In relational database theory, normalization is the process of restructuring the logical data model of a database to eliminate redundancy, organize data efficiently, and reduce the potential for anomalies during data operations to improve data consistency and future enhancements
A non-normalized database can suffer from data anomalies:
A non-normalized database may store data representing a particular referent in multiple locations. An update to such data in some but not all of those locations results in an update anomaly, yielding inconsistent data. A normalized database prevents such an anomaly by storing such data (i.e. data other than primary keys) in only one location.
A non-normalized database may have inappropriate dependencies, i.e. relationships between data with no functional dependencies. Adding data to such a database may require first adding the unrelated dependency. A normalized database prevents such insertion anomalies by ensuring that database relations mirror functional dependencies.
Similarly, such dependencies in non-normalized databases can hinder deletion. That is, deleting data from such databases may require deleting data from the inappropriate dependency. A normalized database prevents such deletion anomalies by ensuring that all records are uniquely identifiable and contain no extraneous information.

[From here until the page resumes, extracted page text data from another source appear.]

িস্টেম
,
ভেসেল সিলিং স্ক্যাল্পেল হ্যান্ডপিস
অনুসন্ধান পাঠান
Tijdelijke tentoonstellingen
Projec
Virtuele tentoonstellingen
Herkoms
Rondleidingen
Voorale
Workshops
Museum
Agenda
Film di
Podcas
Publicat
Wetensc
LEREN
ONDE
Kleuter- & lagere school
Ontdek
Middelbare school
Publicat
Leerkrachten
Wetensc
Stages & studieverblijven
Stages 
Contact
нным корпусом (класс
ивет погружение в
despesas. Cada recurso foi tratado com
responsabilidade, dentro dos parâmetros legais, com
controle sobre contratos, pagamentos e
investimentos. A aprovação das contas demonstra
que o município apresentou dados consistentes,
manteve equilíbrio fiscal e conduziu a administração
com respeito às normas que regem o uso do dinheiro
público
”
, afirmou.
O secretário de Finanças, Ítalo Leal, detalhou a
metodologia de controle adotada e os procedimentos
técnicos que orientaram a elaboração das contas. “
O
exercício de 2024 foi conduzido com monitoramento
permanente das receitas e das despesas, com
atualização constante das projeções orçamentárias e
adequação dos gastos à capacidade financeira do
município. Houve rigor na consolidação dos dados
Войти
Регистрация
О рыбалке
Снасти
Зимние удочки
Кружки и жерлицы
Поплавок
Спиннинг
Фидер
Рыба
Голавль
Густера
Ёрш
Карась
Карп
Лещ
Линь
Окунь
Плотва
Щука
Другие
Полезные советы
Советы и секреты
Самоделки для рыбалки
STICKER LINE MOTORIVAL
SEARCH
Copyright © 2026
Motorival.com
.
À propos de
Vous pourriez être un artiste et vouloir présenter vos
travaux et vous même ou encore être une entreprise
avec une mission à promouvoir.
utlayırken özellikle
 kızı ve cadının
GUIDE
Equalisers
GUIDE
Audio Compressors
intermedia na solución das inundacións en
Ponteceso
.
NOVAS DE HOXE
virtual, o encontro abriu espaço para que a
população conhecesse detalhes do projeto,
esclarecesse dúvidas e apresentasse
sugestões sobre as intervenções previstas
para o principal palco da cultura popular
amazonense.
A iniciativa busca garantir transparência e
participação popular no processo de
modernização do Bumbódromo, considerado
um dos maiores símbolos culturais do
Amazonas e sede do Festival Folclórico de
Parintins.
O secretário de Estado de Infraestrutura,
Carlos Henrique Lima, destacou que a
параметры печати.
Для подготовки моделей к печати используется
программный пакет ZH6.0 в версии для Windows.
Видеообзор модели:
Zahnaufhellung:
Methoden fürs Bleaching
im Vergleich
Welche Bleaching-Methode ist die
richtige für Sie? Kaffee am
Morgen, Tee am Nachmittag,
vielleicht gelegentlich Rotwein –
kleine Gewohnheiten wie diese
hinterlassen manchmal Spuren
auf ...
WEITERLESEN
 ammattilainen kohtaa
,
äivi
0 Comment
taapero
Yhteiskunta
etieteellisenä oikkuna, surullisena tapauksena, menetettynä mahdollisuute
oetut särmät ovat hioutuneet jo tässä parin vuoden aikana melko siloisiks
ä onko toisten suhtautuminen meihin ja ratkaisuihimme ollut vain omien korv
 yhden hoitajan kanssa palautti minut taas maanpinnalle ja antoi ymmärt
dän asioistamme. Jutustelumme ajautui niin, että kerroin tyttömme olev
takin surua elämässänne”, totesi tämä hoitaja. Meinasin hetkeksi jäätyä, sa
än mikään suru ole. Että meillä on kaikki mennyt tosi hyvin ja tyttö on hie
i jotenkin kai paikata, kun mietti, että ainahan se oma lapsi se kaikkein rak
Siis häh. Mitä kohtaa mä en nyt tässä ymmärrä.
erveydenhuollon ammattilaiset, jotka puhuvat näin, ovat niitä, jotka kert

Normalized databases have a design that reflects the true dependencies between tracked quantities, allowing quick updates to data with little risk of introducing inconsistencies. Instead of attempting to lump all information into one table, data is spread out logically into many tables. Normalizing the data is decomposing a single relation into a set of smaller relations which satisfy the constraints of the original relation. Redundancy can be solved by decomposing the tables. However certain new problems are caused by decomposition. Normalization helps us to make a conscious decision to avoid redundancy keeping the pros and cons in mind.